§ **Task**
The lines wanted run from the first one below through the one with "staining demonstrates moderate". Return them exactly.

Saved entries

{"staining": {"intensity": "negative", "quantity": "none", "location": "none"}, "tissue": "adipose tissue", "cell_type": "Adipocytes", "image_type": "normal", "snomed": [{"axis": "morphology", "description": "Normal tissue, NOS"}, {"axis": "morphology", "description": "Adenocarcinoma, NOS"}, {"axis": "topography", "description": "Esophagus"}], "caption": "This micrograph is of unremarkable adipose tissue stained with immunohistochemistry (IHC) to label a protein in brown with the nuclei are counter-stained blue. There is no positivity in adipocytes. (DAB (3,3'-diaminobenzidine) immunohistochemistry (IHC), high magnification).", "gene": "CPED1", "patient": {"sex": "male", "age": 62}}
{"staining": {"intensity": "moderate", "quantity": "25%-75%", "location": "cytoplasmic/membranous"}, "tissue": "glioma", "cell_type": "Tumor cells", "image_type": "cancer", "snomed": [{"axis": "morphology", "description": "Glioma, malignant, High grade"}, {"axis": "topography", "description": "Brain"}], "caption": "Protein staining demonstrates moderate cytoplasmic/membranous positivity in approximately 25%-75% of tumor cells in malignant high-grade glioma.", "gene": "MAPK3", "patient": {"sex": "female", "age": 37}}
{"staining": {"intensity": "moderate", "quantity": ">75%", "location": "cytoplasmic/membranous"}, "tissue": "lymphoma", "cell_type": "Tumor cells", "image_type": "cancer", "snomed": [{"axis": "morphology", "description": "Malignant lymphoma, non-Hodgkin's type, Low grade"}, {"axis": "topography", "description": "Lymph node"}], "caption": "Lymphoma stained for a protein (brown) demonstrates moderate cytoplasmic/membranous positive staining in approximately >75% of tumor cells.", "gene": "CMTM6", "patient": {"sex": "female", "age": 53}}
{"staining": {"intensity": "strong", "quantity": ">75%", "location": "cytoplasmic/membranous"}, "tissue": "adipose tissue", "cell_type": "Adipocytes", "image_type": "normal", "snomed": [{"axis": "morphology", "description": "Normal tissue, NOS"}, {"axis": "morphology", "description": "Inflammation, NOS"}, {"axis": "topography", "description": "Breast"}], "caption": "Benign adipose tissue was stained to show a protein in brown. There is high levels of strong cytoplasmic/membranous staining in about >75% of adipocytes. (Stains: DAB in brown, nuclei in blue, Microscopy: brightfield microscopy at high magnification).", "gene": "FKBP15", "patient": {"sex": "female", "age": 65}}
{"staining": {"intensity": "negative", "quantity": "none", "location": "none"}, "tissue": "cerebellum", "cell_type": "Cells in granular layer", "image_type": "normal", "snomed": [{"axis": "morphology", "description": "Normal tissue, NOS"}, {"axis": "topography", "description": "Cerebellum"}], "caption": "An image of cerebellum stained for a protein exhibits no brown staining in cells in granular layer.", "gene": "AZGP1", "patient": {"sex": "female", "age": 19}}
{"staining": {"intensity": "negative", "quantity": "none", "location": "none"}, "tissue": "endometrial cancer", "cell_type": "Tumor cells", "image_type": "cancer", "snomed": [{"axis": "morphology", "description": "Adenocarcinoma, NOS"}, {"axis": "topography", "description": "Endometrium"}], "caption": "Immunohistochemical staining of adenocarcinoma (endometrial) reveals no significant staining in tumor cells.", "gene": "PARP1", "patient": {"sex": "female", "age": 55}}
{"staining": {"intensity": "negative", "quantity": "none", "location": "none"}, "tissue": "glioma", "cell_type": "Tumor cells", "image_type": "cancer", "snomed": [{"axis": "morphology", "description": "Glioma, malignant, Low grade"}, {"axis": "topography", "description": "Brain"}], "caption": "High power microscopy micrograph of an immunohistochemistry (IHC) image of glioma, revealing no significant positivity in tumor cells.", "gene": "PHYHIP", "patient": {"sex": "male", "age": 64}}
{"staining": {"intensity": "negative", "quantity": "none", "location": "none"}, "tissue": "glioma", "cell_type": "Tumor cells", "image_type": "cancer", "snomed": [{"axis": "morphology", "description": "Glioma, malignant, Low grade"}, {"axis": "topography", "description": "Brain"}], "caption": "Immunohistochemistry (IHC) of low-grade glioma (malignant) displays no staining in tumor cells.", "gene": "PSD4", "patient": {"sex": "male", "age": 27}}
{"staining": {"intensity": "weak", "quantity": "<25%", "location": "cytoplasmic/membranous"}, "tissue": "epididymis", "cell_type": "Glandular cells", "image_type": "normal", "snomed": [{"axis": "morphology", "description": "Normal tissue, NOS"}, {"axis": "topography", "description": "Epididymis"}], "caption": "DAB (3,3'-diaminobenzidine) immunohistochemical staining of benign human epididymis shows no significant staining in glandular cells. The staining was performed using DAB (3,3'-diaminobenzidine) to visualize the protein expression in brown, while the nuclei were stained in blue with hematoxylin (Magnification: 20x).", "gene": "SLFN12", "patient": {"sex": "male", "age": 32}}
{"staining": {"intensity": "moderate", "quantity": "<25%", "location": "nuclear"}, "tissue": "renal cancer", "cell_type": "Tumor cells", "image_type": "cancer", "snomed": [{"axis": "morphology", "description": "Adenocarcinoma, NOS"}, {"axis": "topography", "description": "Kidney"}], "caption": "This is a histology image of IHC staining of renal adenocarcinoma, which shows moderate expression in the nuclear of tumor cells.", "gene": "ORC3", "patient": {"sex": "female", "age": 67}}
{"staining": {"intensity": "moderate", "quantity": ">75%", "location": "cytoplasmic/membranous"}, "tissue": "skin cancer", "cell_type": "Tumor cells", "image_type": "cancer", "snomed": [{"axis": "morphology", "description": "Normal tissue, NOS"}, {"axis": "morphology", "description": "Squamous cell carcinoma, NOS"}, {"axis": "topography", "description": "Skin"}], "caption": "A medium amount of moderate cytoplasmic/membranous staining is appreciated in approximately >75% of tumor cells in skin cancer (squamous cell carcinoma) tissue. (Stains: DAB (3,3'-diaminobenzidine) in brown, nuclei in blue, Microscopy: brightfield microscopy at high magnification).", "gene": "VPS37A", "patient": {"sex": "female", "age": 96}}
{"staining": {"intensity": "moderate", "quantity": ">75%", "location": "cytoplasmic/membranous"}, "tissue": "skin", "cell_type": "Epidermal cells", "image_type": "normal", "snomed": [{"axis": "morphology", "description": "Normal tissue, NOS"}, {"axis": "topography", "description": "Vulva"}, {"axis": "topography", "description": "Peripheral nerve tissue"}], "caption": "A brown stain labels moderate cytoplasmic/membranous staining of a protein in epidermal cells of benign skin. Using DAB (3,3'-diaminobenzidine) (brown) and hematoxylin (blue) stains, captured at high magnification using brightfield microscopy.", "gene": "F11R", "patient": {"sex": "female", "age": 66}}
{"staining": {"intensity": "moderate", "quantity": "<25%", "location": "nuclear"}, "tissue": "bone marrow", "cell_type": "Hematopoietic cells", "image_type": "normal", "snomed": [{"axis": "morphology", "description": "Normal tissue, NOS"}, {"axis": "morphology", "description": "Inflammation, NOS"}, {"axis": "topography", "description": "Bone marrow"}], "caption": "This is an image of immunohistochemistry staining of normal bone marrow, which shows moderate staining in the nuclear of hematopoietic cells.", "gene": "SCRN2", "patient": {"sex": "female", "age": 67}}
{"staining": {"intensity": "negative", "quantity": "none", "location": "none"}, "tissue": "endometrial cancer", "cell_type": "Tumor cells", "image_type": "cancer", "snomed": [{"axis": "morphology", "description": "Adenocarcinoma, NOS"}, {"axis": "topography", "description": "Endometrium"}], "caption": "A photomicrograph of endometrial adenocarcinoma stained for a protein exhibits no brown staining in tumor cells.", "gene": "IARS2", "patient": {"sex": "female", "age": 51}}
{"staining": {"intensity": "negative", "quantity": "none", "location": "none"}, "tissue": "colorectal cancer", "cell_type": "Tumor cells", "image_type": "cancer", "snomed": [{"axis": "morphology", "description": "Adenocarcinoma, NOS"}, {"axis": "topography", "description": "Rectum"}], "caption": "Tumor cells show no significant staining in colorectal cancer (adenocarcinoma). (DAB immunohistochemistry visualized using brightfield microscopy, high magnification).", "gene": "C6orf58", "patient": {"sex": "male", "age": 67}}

§ **Exercise output**
{"staining": {"intensity": "negative", "quantity": "none", "location": "none"}, "tissue": "adipose tissue", "cell_type": "Adipocytes", "image_type": "normal", "snomed": [{"axis": "morphology", "description": "Normal tissue, NOS"}, {"axis": "morphology", "description": "Adenocarcinoma, NOS"}, {"axis": "topography", "description": "Esophagus"}], "caption": "This micrograph is of unremarkable adipose tissue stained with immunohistochemistry (IHC) to label a protein in brown with the nuclei are counter-stained blue. There is no positivity in adipocytes. (DAB (3,3'-diaminobenzidine) immunohistochemistry (IHC), high magnification).", "gene": "CPED1", "patient": {"sex": "male", "age": 62}}
{"staining": {"intensity": "moderate", "quantity": "25%-75%", "location": "cytoplasmic/membranous"}, "tissue": "glioma", "cell_type": "Tumor cells", "image_type": "cancer", "snomed": [{"axis": "morphology", "description": "Glioma, malignant, High grade"}, {"axis": "topography", "description": "Brain"}], "caption": "Protein staining demonstrates moderate cytoplasmic/membranous positivity in approximately 25%-75% of tumor cells in malignant high-grade glioma.", "gene": "MAPK3", "patient": {"sex": "female", "age": 37}}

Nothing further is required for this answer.